──────── Excerto de origem

Ter deixado a sua intervenção na sociedade sem receios de se assumir politicamente criou-lhe constrangimentos?

De um modo geral criou aos intervenientes no programa SAAL, penalizados e marginalizados.

Por que razão a admiração ao seu trabalho surgiu primeiro no estrangeiro?

Nunca é assim, preto e branco. Tinha clientes privados que apreciavam o meu trabalho e ficaram amigos, algo que, no processo de um projecto, é uma grande ‘performance' [risos]. Havia outros que não gostavam, mas continua a ser assim. Em relação ao reconhecimento fora com base nesse tipo de trabalho explica-se porque, na Europa, havia uma onda semelhante - o tema da participação era fundamental em Itália e França. A tensão grande tinha a ver com o que se passava nesses países e a situação política na Europa era conturbada. Havia uma grande atenção ao que se passava em Portugal - basta lembrar que os Estados Unidos chegaram a ter uma esquadra no Tejo - e a este programa que tinha a ver com muito trabalho em curso nos países que referi. Fui chamado à Alemanha e à Holanda no âmbito de um trabalho em que a participação era não só desejada, mas necessária. Na Holanda havia o tema dos imigrantes e dos conflitos, existindo um desejo de integração com base num programa de assistência social; na Alemanha o tema latente era já a unificação do país. Construí muito perto do muro, discutia-se e desenhava-se com a crença dos berlinenses envolvidos no projecto na perspectiva de que seria unificado. Pensei que os fulanos estavam loucos, mas, afinal, não...

────────────────

## Instruções das tarefas
1. Segundo a entrevista, por que razão o reconhecimento do trabalho surgiu primeiro fora de Portugal? Responda em uma a três frases.
2. Na entrevista, qual era o tema latente na Alemanha?
3. Dê seguimento à entrevista a partir da última frase apresentada.
A listagem é material independente da entrevista.

──────── Informação fornecida

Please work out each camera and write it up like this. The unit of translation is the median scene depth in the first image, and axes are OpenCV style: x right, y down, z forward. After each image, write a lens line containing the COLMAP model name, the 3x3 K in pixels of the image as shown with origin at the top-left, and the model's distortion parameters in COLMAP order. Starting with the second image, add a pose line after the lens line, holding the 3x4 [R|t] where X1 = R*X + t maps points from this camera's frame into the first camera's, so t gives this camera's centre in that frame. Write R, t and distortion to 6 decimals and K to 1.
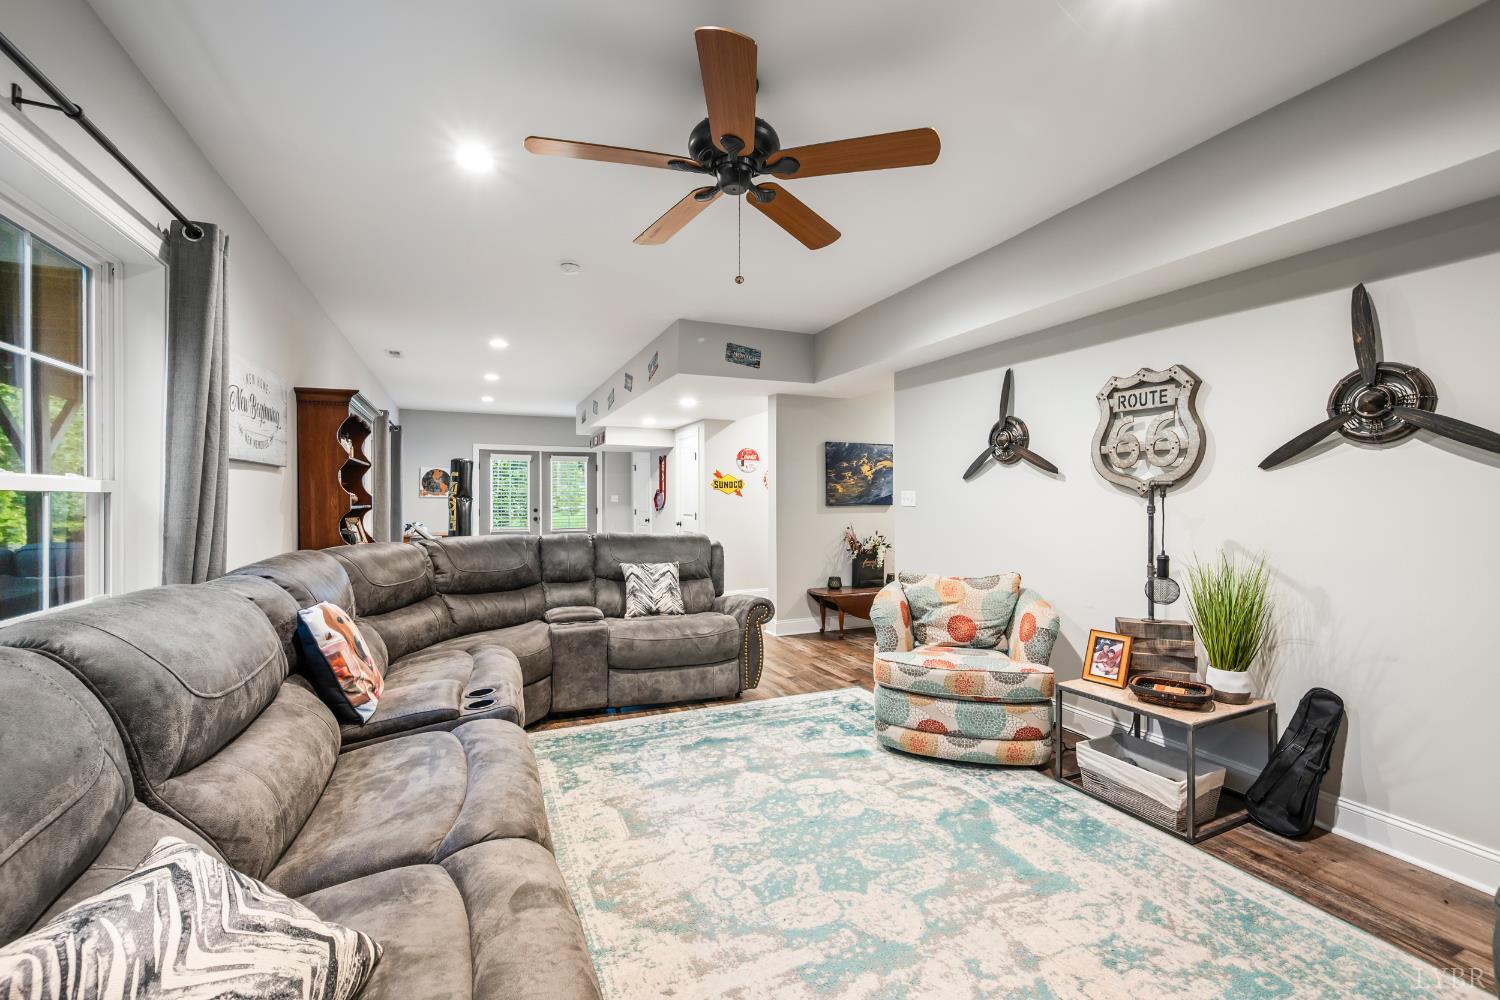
lens RADIAL K [[602.4, 0, 745.4], [0, 602.4, 496.6], [0, 0, 1]] dist [0.003920, 0.000282]
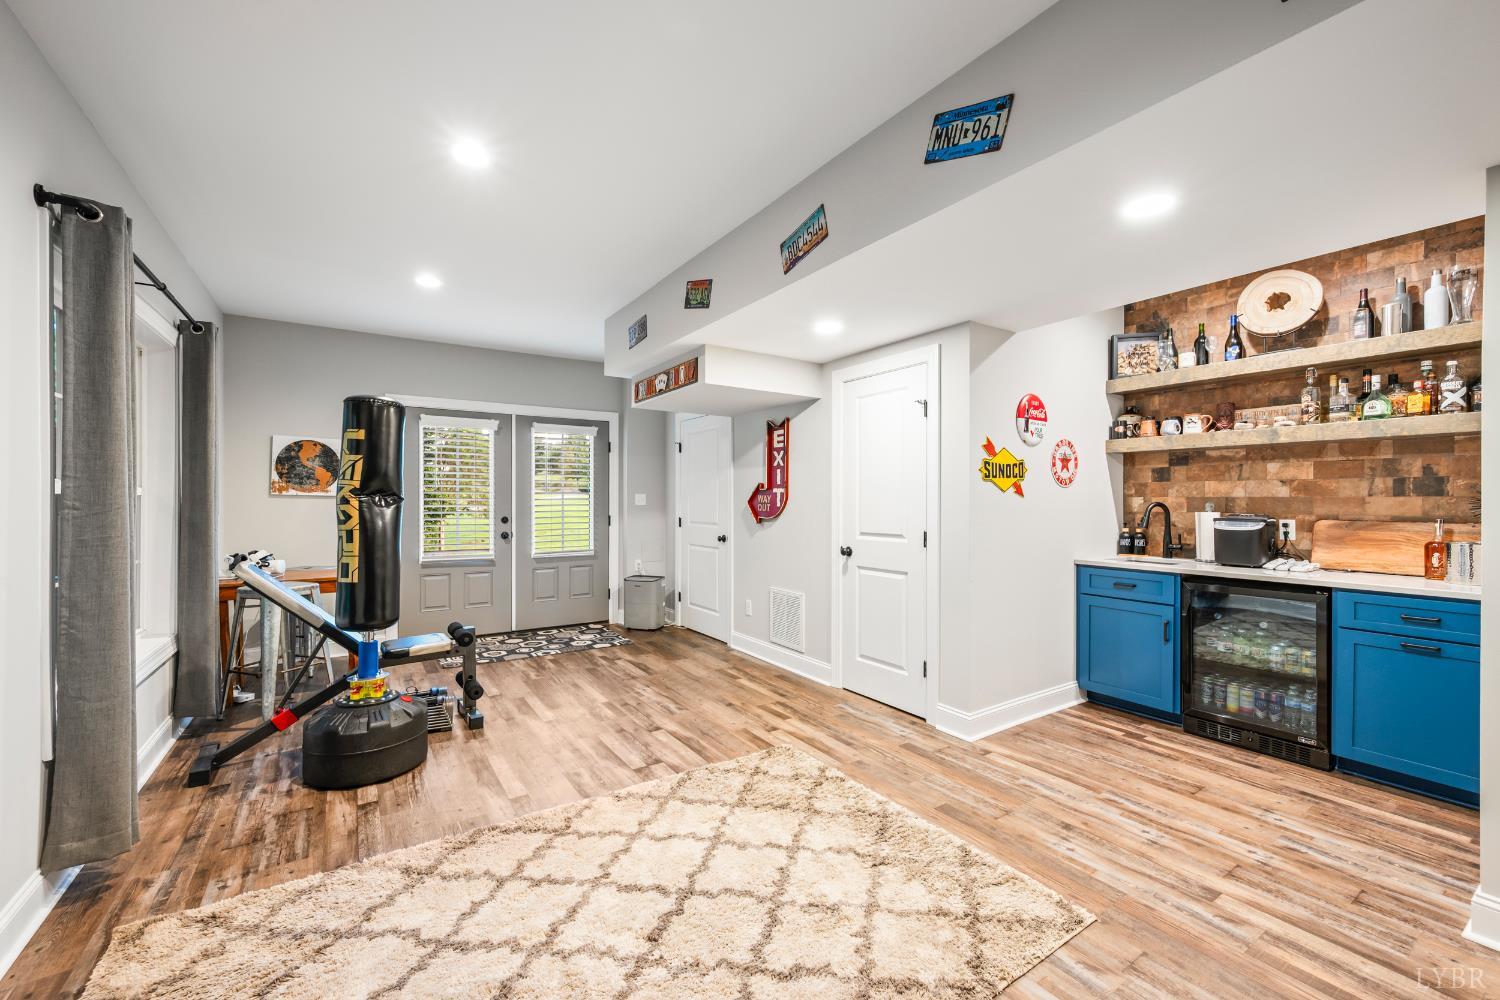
lens RADIAL K [[602.4, 0, 756.0], [0, 602.4, 502.2], [0, 0, 1]] dist [0.003920, 0.000282]
pose [[0.987726, 0.003659, 0.156155, -0.252132], [-0.004940, 0.999957, 0.007815, 0.001202], [-0.156119, -0.008490, 0.987702, 0.505513]]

────────────────

## Resultados por tarefa
1. Na Europa havia uma onda semelhante, e o tema da participação era fundamental em Itália e em França. Além disso, havia grande atenção ao que se passava em Portugal e ao programa, que tinha a ver com muito trabalho em curso nesses países.

2. O tema latente já era a unificação do país.

3.
Sente a recuperação do Chiado como alteração de ideias feitas em relação a si?

Quando me foi entregue o trabalho havia já uma polémica, porque muitos consideravam que era a oportunidade de introduzir a arquitectura moderna no Chiado. Muitos apreciaram o meu plano, outros criticaram-no como conformista e conservador.

Quem for lá hoje vê no que se transformou...

Agrada-lhe?

Muito, muito... Não me agrada tanto que não fosse prolongado por toda a Baixa e todo o centro de Lisboa, embora tenha sentido, com esta administração, a vontade de não esquecer o que foi aquele trabalho e as consequências que teve. E digo isto porque uma parte do plano feito na altura e nunca realizado foi retomada pela Câmara actual há dois anos e está quase concluída.

Mas rejeitou a hipótese de ter intervenção mais ampla...

Cheguei a ser convidado pelo presidente Sampaio para estender o trabalho do gabinete à Baixa. Expliquei ao presidente que eram coisas com ritmos diferentes. O Chiado, núcleo compacto com determinadas características, era algo de grande urgência, em relação ao qual se exigia uma intervenção muito rápida e estruturada, enquanto que, na Baixa, é um processo a um ritmo diverso, longo e disse-lhe que esse problema deveria ser canalizado, tal como o do Bairro Alto e de outros em Lisboa, para uma estrutura dentro da Câmara. Sampaio compreendeu e aceitou, mas a questão da Baixa não foi logo encarada. Neste momento há sintomas melhores, nem sempre bem realizados. Quanto à inovação, a Baixa e o Chiado são como um edifício único pela maneira até como arrancaram com o terramoto de 1755, não faria sentido realizar um implante numa zona que estava a funcionar bem, apesar de já ter sintomas de desertificação como noutras cidades.

Partilhou o seu arquivo com Gulbenkian, Serralves e Canadá: qual é a mensagem?

Um interesse do Canadá por ter nos seus arquivos material meu e que apareceu quando não havia cá. Talvez fizesse o mesmo caso já existisse cá, pois os arquivos do Canadian Centre for Architecture são os melhores. O acordo entre as entidades prevê mesmo critério e catalogação para partilha e consulta no Mundo, embora a directa seja só para profissionais e estudiosos, evitando que desapareçam desenhos. Também há material meu no Pompidou e no MoMa.